Realtor Jim Klinge says Davidson builds superior properties, and superior properties will not lose more than 5-10% during this downturn. “…. a few examples of superior properties to keep an eye on….Tracts built by Davdison Communities. Typically tracts fall into inferior-properties category, because you’re married to the comps – if there are a couple of low sales of your same model, you’re sunk. But if there was one builder who can beat the odds, it’s Davidson. ”
Jim has great info on his blog, like the comment that tract homes fall faster because you’re married to the comps, or his post about how to spruce up your home because buyers expect a perfect house, or his explanation that you make your money when you buy so avoid power lines or a backyard that people can look down on or being in a flight path. I love his blog.
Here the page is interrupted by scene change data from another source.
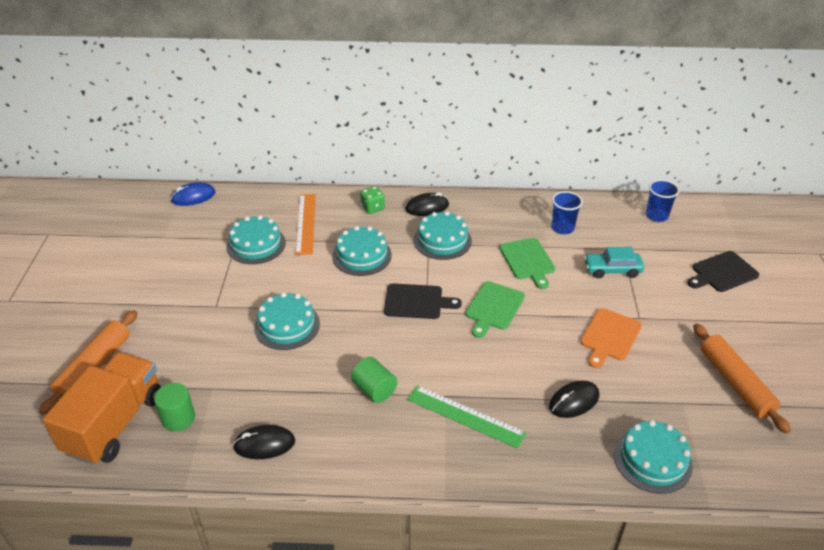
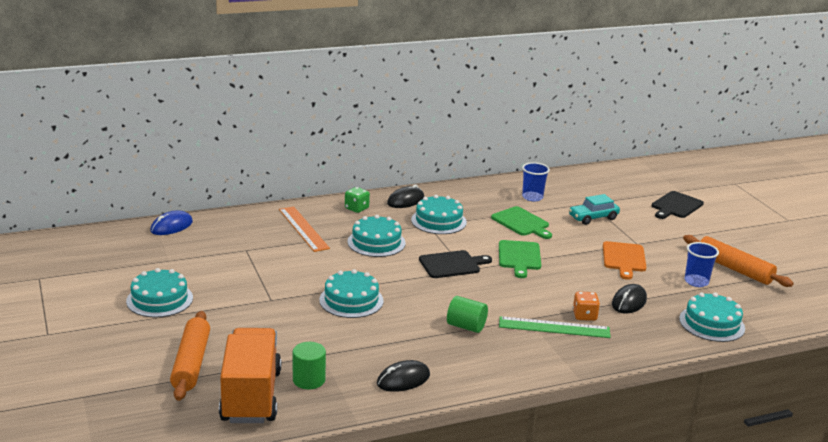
camera: 25 degrees left, 15 degrees down
turquoise cake [227,215,286,264] -> turquoise cake moved to [126,268,193,317]
blue cup [646,180,680,222] -> blue cup moved to [685,242,719,287]
none -> orange dice [573,292,600,321]

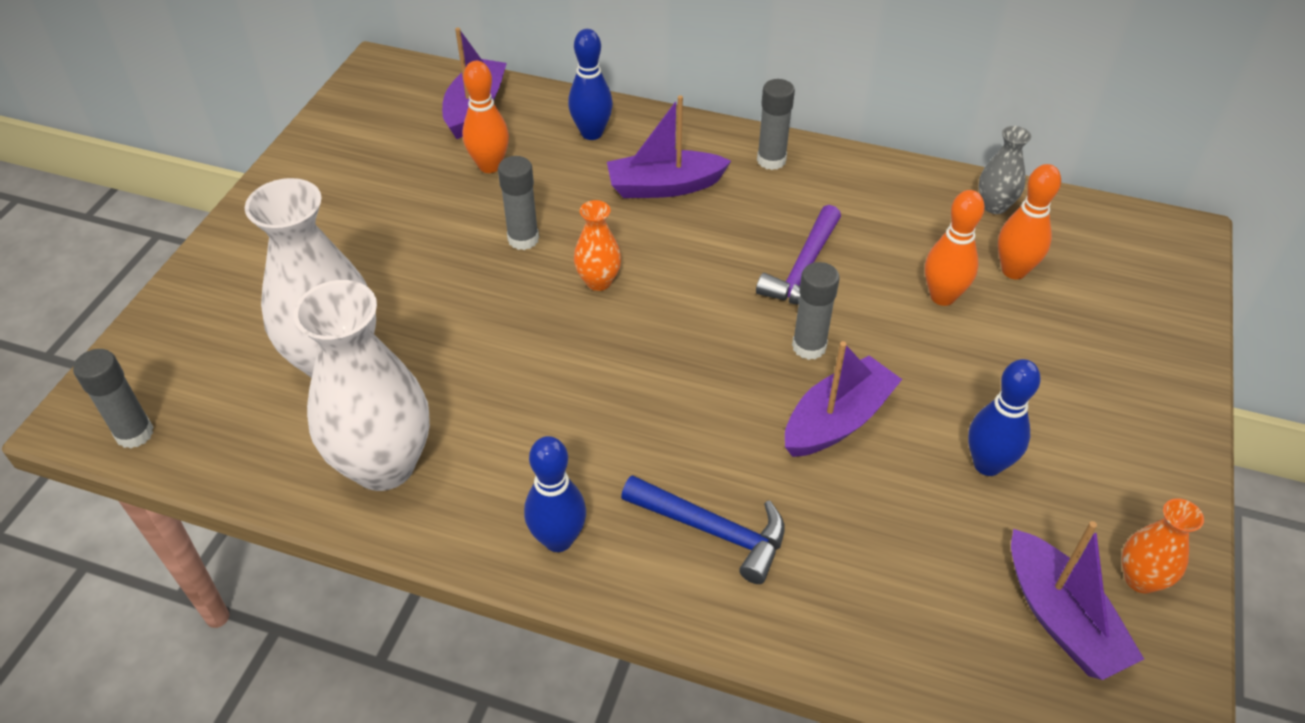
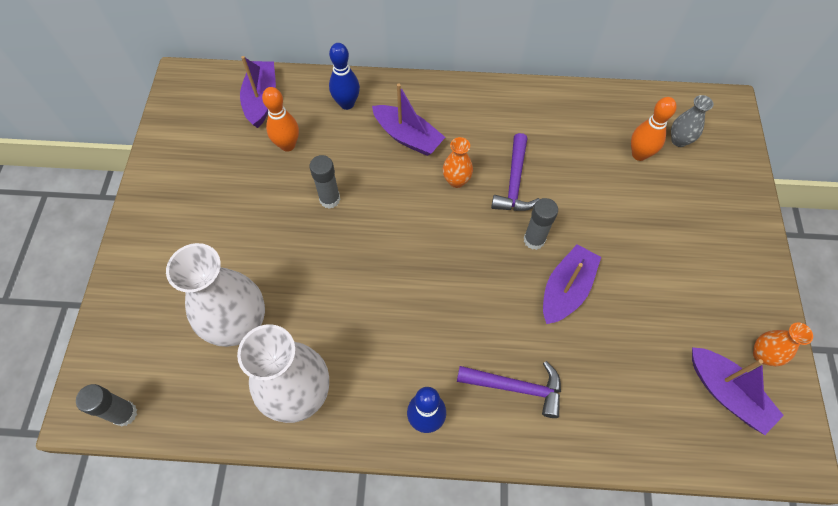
camera: 15 degrees left, 15 degrees up
orange vase [574,200,621,291] -> orange vase moved to [443,137,473,188]
purple boat [607,95,731,198] -> purple boat turned 120 degrees counterclockwise [372,84,445,156]
blue hammer [621,475,784,584] -> purple hammer [457,361,561,418]
grey glue stick [757,79,795,170] -> none
orange bowling pin [925,190,985,306] -> none
blue bowling pin [968,359,1041,476] -> none
grey vase [979,126,1031,214] -> grey vase moved to [671,95,714,147]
But that doesn’t mean I agree with his prediction of where the market is headed. The question is: what was the price of the properties he considers “superior”, back in 1999? If we increase those prices by 3-5% annually out to today, what would be the value of those homes? How much do they need to fall to get to that? Also, if superior properties hold their value better, does that mean they are *always* a multiple of 25-35x annual rent, rather than the 8-10x annual rent that has been explained to me? In other words, do “superior properties” defy fundamental analysis today and in the past?
BTW, there are 4 foreclosures on Hospital Way and Highland Dr, and 22 preforeclosures in zip code 92008, 2 foreclosures and 11 preforeclosures in 92010.